Black Friday, 3 months later: More U.S. lawmakers call for new online poker laws
It’s been exactly three months since April 15, or “Black Friday”, when the U.S. government began its war on poker by shutting off U.S. access to the three biggest internet poker world’s sites and networks: PokerStars, Full Tilt Poker, and CEREUS (UB.com and Absolute Poker).
Just a few weeks later, DoylesRoom, betED, TruePoker, and a handful of other sites were shut off to Americans, too.

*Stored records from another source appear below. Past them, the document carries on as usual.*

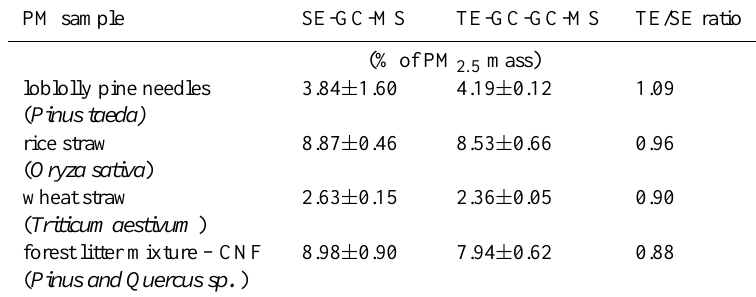
Table 2. Comparison of LG concentrations in biomass burning aerosols analyzed with SE-GC-MS and TE-GC-GC-MS methods (see Fig. 3). Shown are the mean and standard deviation based on triplicate analyses.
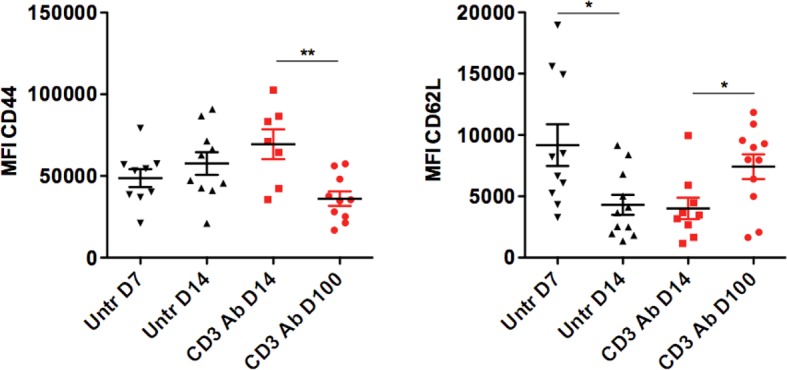
Mean fluorescence intensity of CD44 and CD62L expressed by intragraft CD8+ T cells after CD3 Ab therapy.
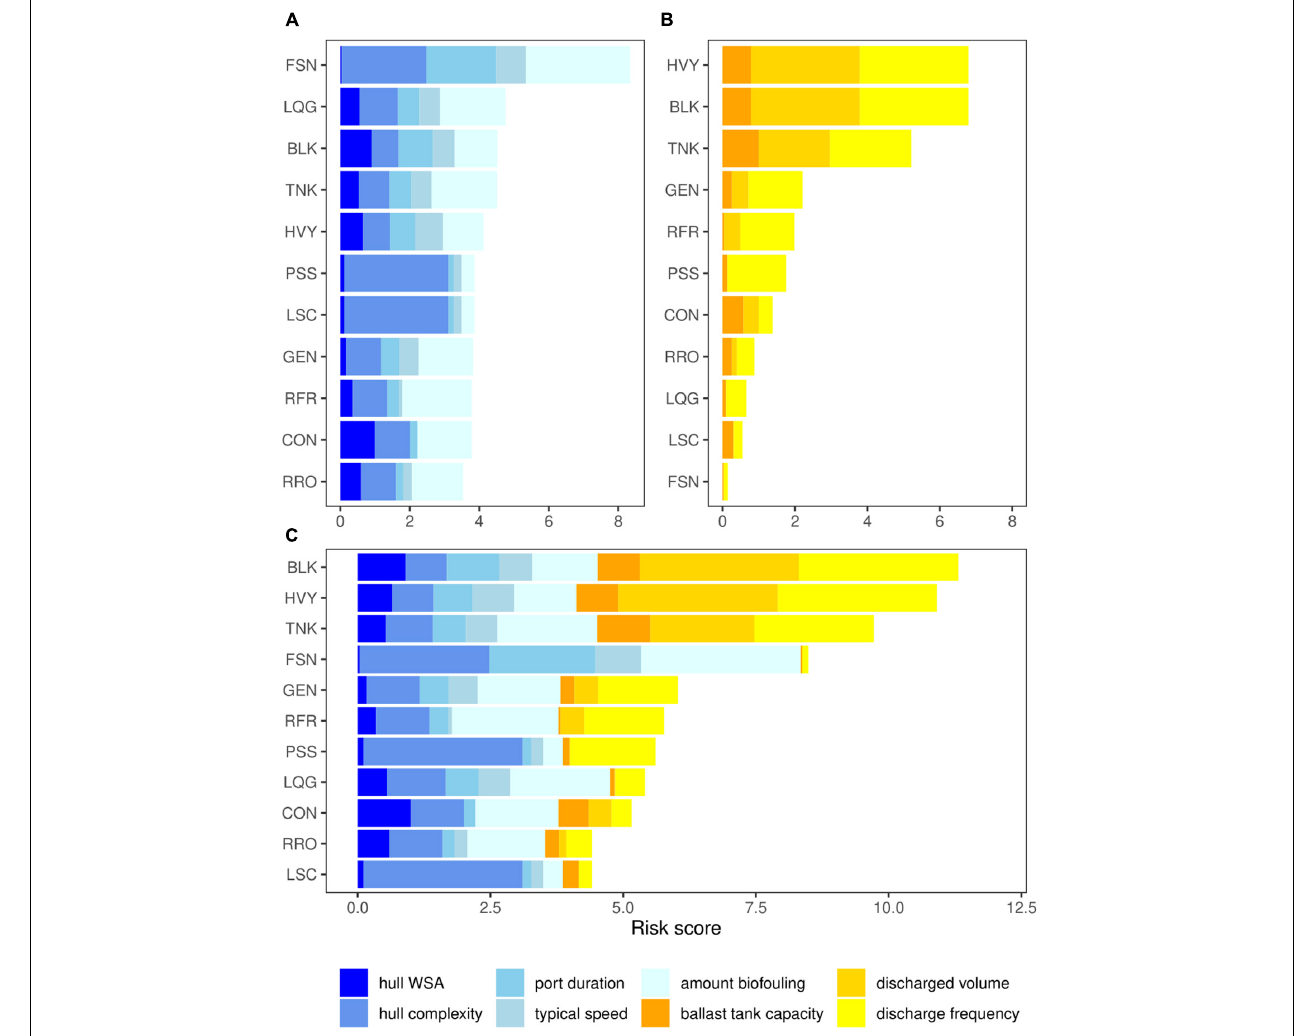
FIGURE 3 | Comparative marine biosecurity risk scores by vessel type. (A) Five biofouling risk factors (blue shaded stacks). (B) Three ballast water risk factors (orange to yellow stacks). (C) Total risk scores across both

Now, many poker sites that weren’t originally targeted, like the Merge Network and the Cake Network, have voluntarily left the U.S., with only a few sites remaining that accept U.S. poker players (Bodog and Carbon Poker chief among them).

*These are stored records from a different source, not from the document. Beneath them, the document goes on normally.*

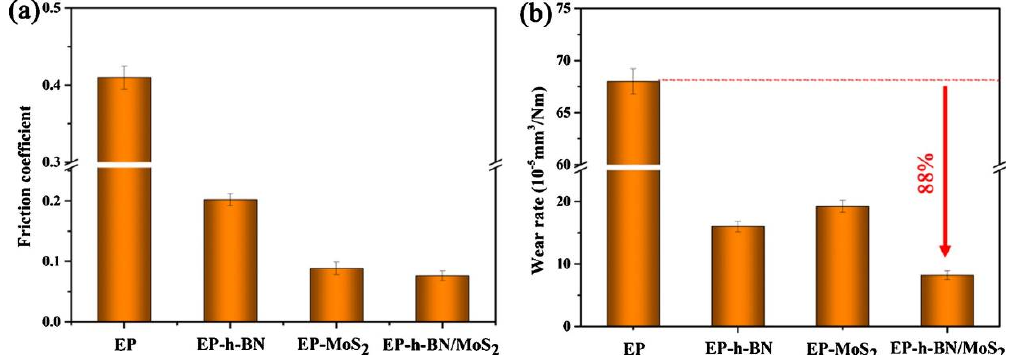
Figure 10. ( a ) Coefficient of friction and ( b ) wear rate of EP, EP-h-BN, EP-MoS 2 and EP-h-BN/MoS 2 composite coatings sliding against 440c ball under dry friction (EP = epoxy). Reproduced with permission from [102]. Copyright 2010 Elsevier.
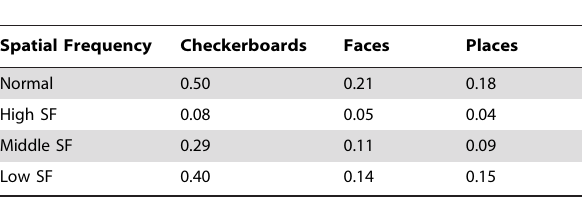
Table 1. The root mean square contrast of SF-filtered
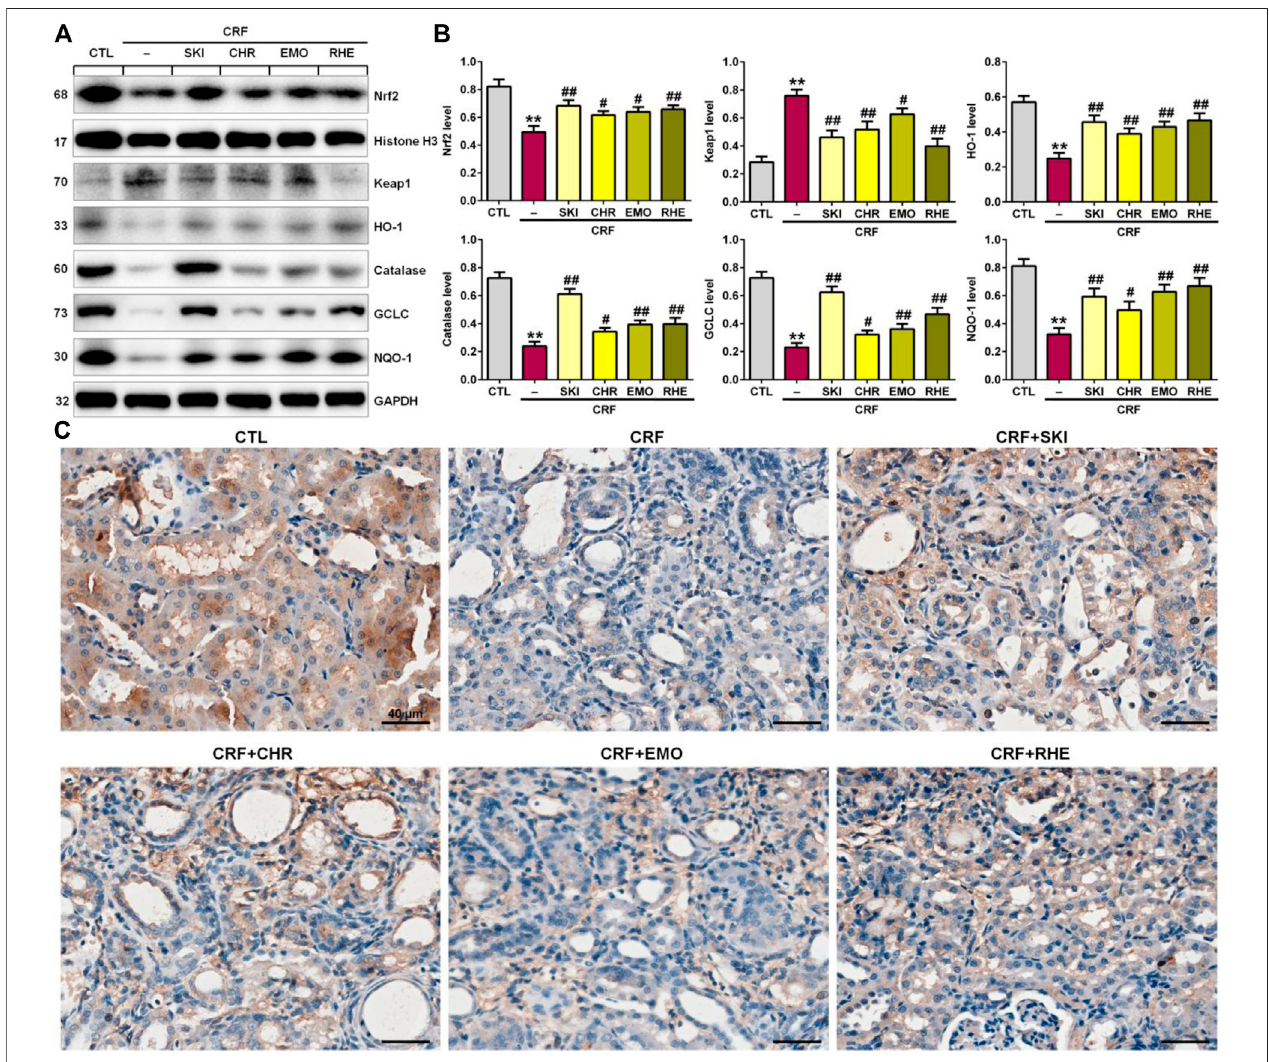
FIGURE 5 | SKI and three anthraquinones including chrysophanol, emodin, and rhein activated the anti-in fl ammatory and anti-oxidative Keap1/Nrf2 signaling pathwayintheadenine-inducedCRFrats. (A) ProteinexpressionsofnucleartranslocationofNrf2anditsrepressor,Keap1,anditsdownstreamgeneproductsincluding HO-1, catalase, GCLC, and NQO-1 of the kidney tissues in the different groups. (B) Quantitative analysis of anti-in fl ammatory and anti-oxidative protein expressions of thekidneytissuesinthedifferentgroups.** p < 0.01comparedwiththeCTLgroup; # p < 0.05, ## p < 0.01comparedwiththeCRFgroup. (C) Immunohistochemical analysis with anti – HO-1 of the kidney tissues in the different groups. Scale bar, 40 μ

Barack Obama: Poker hypocrite?
Blogging for Forbes, Daniel Freedman calls out President Obama, an avowed poker player, for the hypocrisy of this action
“In the Chicago Senate he played in a regular poker game with Republicans and Democrats every Wednesday evening (they started at 7:00pm and often went to 2:00 am),” Freedman explains. “And during the 2008 campaign he listed being ‘a pretty good poker player’ as a ‘hidden talent.’”
“Now, if U.S. citizens want to enjoy an American game (poker was developed in the Wild West) on the Internet (also developed in the U.S.) they can only do it in foreign countries.”
More lawmakers getting on board
Many other lawmakers are now starting to say the same thing: It’s not only hypocritical to restrict Americans’ access to online poker, but it’s costing us a ton of money, too.
U.S. Representative Jared Polis recently spoke out in favor of regulating online gambling, writing editorial for the Wall Street Journal that’s been widely repeated.
“U.S. Immigration and Customs Enforcement currently spends millions of dollars trying to shut down and prosecute Internet gaming sites, but they remain a casual click away for any interested gambler,” Polis writes. “Legalizing and regulating online gaming, as Reps. John Campbell (R., Calif.) and Jim McDermott (D., Wash.) have proposed, would generate $42 billion in additional revenue over the next decade.”
Republican Presidential candidate Gary Johnson is even saying directly to voters that he’ll legalize online poker if he’s elected. Johnson is such a longshot, though, that some suspect he may just be saying what young voters want to hear (he’s also pledging to legalize marijuana).
And Joe Barton’s online poker bill is getting more support, too. Three new co-sponsors have added their names to the bill: Per EGR, Democrats Jim Moran, Rob Andrews, and the previously mentioned Jared Polis are now on board, bringing the total number of co-sponsors for the bill to 14.
For the moment, though, Obama’s federal government continues to take an ultra hard-line against all forms of online gambling. Check out this story about the FBI completely cleaning out a suspected internet gambling parlor in Virginia, where federal agents “carried out dozens of computers, cash money and safes, and detained customers, who were handcuffed and photographed.”